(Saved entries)
____

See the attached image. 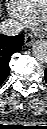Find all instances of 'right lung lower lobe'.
Returning <instances> with one entry per match:
<instances>
[{
  "instance_id": "1",
  "label": "right lung lower lobe",
  "mask_w": 47,
  "mask_h": 129,
  "mask_svg": "<svg viewBox=\"0 0 47 129\" xmlns=\"http://www.w3.org/2000/svg\"><path fill=\"white\" fill-rule=\"evenodd\" d=\"M23 40L22 34L16 36L0 34V85L8 77L11 56L21 50Z\"/></svg>"
}]
</instances>
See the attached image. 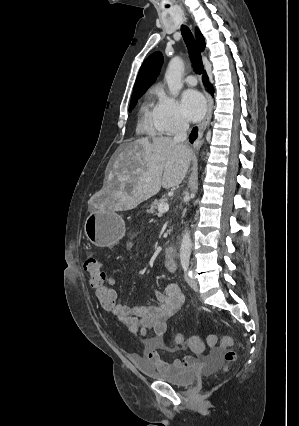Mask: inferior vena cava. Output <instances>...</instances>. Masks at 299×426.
<instances>
[{
    "mask_svg": "<svg viewBox=\"0 0 299 426\" xmlns=\"http://www.w3.org/2000/svg\"><path fill=\"white\" fill-rule=\"evenodd\" d=\"M189 129V123L186 120H182L179 127H178V131L175 134L173 141L175 143H179L182 145L187 144V131Z\"/></svg>",
    "mask_w": 299,
    "mask_h": 426,
    "instance_id": "inferior-vena-cava-1",
    "label": "inferior vena cava"
}]
</instances>
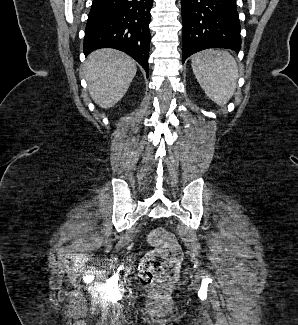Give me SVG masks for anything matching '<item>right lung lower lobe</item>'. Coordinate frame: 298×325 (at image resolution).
<instances>
[{
  "instance_id": "right-lung-lower-lobe-1",
  "label": "right lung lower lobe",
  "mask_w": 298,
  "mask_h": 325,
  "mask_svg": "<svg viewBox=\"0 0 298 325\" xmlns=\"http://www.w3.org/2000/svg\"><path fill=\"white\" fill-rule=\"evenodd\" d=\"M153 0H93L84 38V54L115 48L149 72V23Z\"/></svg>"
}]
</instances>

____

• _Aim of the exercise_
Swap "anything" for "everything" in the lines from the one containing "Give me SVG" through the end of the records, inclusive, leaving everything else unchanged. Return only those lines, without the pictures.

• _Task answer_
Give me SVG masks for everything matching '<item>right lung lower lobe</item>'. Coordinate frame: 298×325 (at image resolution).
<instances>
[{
  "instance_id": "right-lung-lower-lobe-1",
  "label": "right lung lower lobe",
  "mask_w": 298,
  "mask_h": 325,
  "mask_svg": "<svg viewBox=\"0 0 298 325\" xmlns=\"http://www.w3.org/2000/svg\"><path fill=\"white\" fill-rule=\"evenodd\" d=\"M153 0H93L84 38V54L115 48L149 72V23Z\"/></svg>"
}]
</instances>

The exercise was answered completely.